### Stored data entries
__________________________________________________

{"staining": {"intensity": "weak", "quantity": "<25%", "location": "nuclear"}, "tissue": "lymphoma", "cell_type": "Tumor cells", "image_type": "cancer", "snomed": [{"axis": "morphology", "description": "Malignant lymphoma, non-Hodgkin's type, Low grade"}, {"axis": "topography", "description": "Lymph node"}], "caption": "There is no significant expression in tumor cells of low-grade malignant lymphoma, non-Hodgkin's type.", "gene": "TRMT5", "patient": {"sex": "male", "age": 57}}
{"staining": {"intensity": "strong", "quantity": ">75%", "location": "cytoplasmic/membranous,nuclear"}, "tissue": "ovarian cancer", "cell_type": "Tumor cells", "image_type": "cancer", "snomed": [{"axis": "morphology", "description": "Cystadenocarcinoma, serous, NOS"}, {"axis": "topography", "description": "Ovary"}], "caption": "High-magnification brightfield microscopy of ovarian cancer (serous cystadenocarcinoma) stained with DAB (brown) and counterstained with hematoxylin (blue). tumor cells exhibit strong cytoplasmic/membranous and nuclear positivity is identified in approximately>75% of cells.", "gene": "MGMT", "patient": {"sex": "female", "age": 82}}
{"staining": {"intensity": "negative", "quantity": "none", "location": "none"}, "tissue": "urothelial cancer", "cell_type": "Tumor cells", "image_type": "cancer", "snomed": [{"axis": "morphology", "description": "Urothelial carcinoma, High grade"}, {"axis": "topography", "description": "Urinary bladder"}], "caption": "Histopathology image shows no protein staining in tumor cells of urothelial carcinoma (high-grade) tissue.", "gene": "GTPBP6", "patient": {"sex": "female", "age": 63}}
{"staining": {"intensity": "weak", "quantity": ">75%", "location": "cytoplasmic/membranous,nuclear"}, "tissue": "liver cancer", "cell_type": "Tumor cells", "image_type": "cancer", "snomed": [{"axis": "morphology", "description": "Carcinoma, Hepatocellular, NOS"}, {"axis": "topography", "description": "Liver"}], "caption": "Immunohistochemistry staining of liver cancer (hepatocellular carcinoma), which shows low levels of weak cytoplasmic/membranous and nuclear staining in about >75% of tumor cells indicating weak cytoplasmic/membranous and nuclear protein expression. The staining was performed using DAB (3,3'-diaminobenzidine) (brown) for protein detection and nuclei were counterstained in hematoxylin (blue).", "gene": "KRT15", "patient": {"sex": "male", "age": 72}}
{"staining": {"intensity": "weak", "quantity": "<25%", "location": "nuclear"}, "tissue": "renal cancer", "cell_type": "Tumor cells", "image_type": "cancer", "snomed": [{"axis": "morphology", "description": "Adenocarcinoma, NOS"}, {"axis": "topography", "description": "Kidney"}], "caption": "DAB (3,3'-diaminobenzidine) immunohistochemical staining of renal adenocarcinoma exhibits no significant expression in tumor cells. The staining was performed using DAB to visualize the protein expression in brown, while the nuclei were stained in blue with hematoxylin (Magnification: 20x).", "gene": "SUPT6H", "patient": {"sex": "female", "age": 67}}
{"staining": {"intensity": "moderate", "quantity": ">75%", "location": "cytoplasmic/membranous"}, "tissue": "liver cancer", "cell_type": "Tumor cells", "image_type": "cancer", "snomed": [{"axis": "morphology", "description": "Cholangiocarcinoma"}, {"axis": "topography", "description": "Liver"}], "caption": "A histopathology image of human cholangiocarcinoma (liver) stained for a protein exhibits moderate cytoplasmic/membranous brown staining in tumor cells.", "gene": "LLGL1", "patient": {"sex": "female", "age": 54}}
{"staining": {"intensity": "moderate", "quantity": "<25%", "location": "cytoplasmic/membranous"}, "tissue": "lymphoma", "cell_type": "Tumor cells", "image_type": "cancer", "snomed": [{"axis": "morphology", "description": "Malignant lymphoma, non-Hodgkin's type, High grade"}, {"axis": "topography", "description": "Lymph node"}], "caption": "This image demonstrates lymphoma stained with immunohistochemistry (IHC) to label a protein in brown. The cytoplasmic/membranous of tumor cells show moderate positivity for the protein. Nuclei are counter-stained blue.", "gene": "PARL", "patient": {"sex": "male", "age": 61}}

__________________________________________________

### EXERCISE
Without changing anything, quote the lines from the top of the data to the line that contains "image shows no", including that line.

### THE COMPLETED TASK
{"staining": {"intensity": "weak", "quantity": "<25%", "location": "nuclear"}, "tissue": "lymphoma", "cell_type": "Tumor cells", "image_type": "cancer", "snomed": [{"axis": "morphology", "description": "Malignant lymphoma, non-Hodgkin's type, Low grade"}, {"axis": "topography", "description": "Lymph node"}], "caption": "There is no significant expression in tumor cells of low-grade malignant lymphoma, non-Hodgkin's type.", "gene": "TRMT5", "patient": {"sex": "male", "age": 57}}
{"staining": {"intensity": "strong", "quantity": ">75%", "location": "cytoplasmic/membranous,nuclear"}, "tissue": "ovarian cancer", "cell_type": "Tumor cells", "image_type": "cancer", "snomed": [{"axis": "morphology", "description": "Cystadenocarcinoma, serous, NOS"}, {"axis": "topography", "description": "Ovary"}], "caption": "High-magnification brightfield microscopy of ovarian cancer (serous cystadenocarcinoma) stained with DAB (brown) and counterstained with hematoxylin (blue). tumor cells exhibit strong cytoplasmic/membranous and nuclear positivity is identified in approximately>75% of cells.", "gene": "MGMT", "patient": {"sex": "female", "age": 82}}
{"staining": {"intensity": "negative", "quantity": "none", "location": "none"}, "tissue": "urothelial cancer", "cell_type": "Tumor cells", "image_type": "cancer", "snomed": [{"axis": "morphology", "description": "Urothelial carcinoma, High grade"}, {"axis": "topography", "description": "Urinary bladder"}], "caption": "Histopathology image shows no protein staining in tumor cells of urothelial carcinoma (high-grade) tissue.", "gene": "GTPBP6", "patient": {"sex": "female", "age": 63}}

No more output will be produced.